As dire as that may sound in a coal-dependent region, Eastern Kentucky still has a substantial mining industry, employing on average 9,556 people in 2012 and producing 49.3 million tons of coal.
While big, publicly traded companies are pulling out in search of more profitable coal and gas fields, plenty of smaller, undercapitalized operators and contractors remain. They are more than willing to cut corners to make a buck.
Case in point: the Pike County surface mines that are sending rocks and trees crashing through roofs and into bedrooms, keeping people in fear for their lives. State Rep. Keith Hall, D-Phelps, holds the permits for these operations, but says they are operated by others, including a company owned by West Virginia billionaire James Justice, who, with his family, spent $271,600 toward Gov. Steve Beshear's re-election and inauguration.
This example of coal's undiminished clout underlines some legacy questions for Kentucky: How much more ruin of water, land and human health will we allow? And how to ensure coal industry obligations don't become even heavier public burdens?

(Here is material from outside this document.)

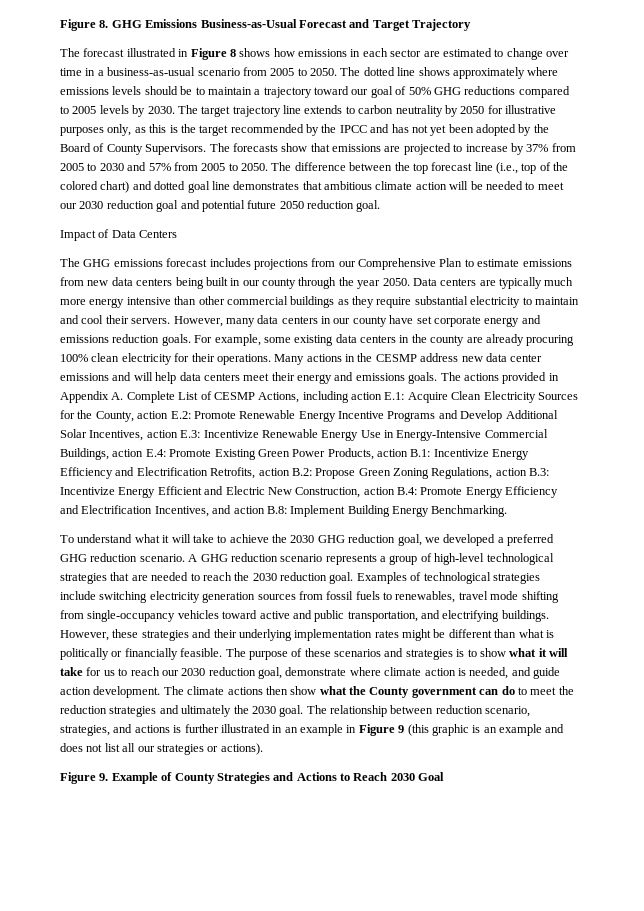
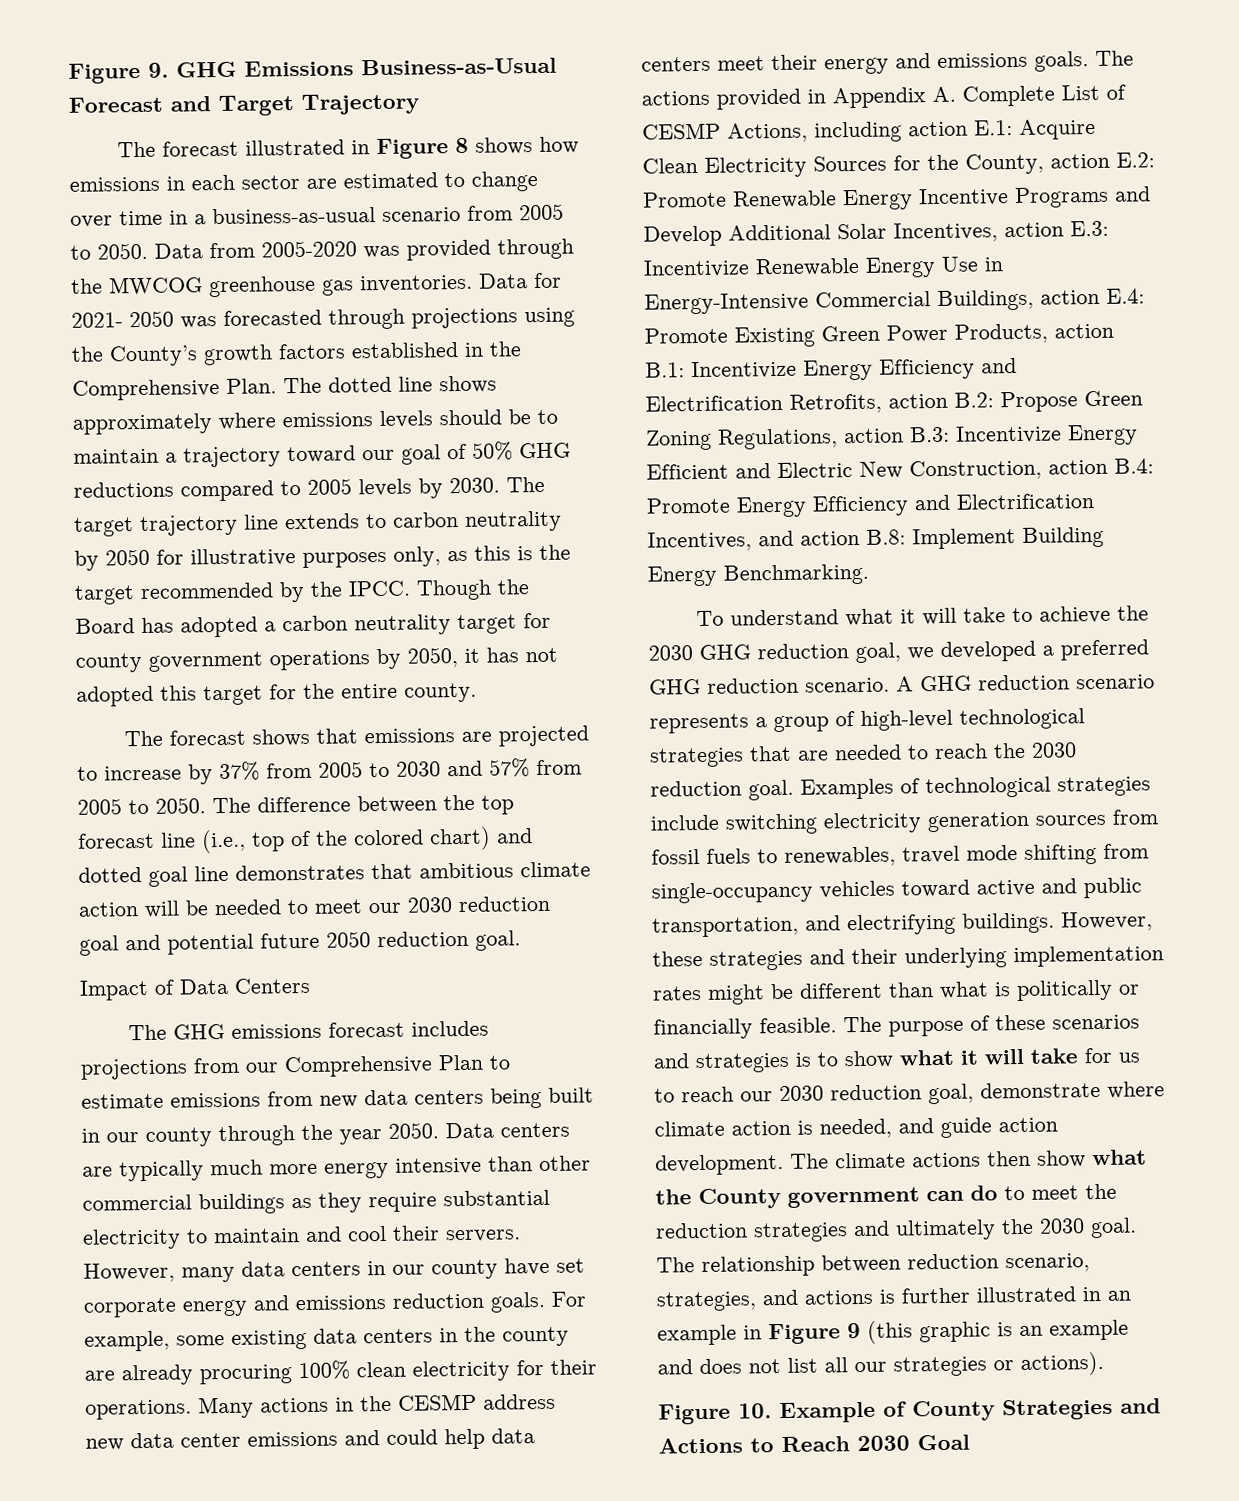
[60,19,109,31] Figure 8. -> [68,62,169,84] Figure 9.
(337, 72) none -> [154,238,574,261] [71,272,562,298] [71,307,575,330] [71,341,522,367] [72,378,277,401] Data from 2005-2020 was provided through the MWCOG greenhouse gas inventories. Data for 2021- 2050 was forecasted through projections using the County’s growth factors established in the Comprehensive Plan.
[339,124,549,136] [60,143,308,155] IPCC and has not yet been adopted by the Board of County Supervisors. The forecasts show -> [348,579,530,601] [75,612,551,638] [75,647,558,673] [76,682,477,707] [123,728,310,747] IPCC. Though the Board has adopted a carbon neutrality target for county government operations by 2050, it has not adopted this target for the entire county. // The forecast shows
[133,372,153,381] will -> [386,1429,438,1445] could
[99,773,109,781] 9. -> [738,1403,772,1419] 10.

The mines permitted under Hall's name are repeat violators of safety and environmental standards. A company representative once told an inspector that the operation would shut down and "let the state have the permits" in response to more citations.
This is a potent threat. Kentucky requires reclamation bonds that don't begin to cover the costs of stabilizing a site and controlling water pollution and flooding. Forfeited bonds paid just a fifth of reclamation costs from January 2007 to May 2010, prompting the feds to threaten to seize surface mining enforcement. The state responded with a plan that would cover two-thirds of costs.
Kentucky's record of rolling over to the coal industry is long. But if ever there were a time to change, it's now.
Surface mining techniques that are kinder to the environment require more workers. Reducing the size and number of stream-choking valley fills, then reclaiming the land without delay not only protects water, it also creates jobs.
The coal industry isn't dead; it's adapting. Can Kentucky do the same?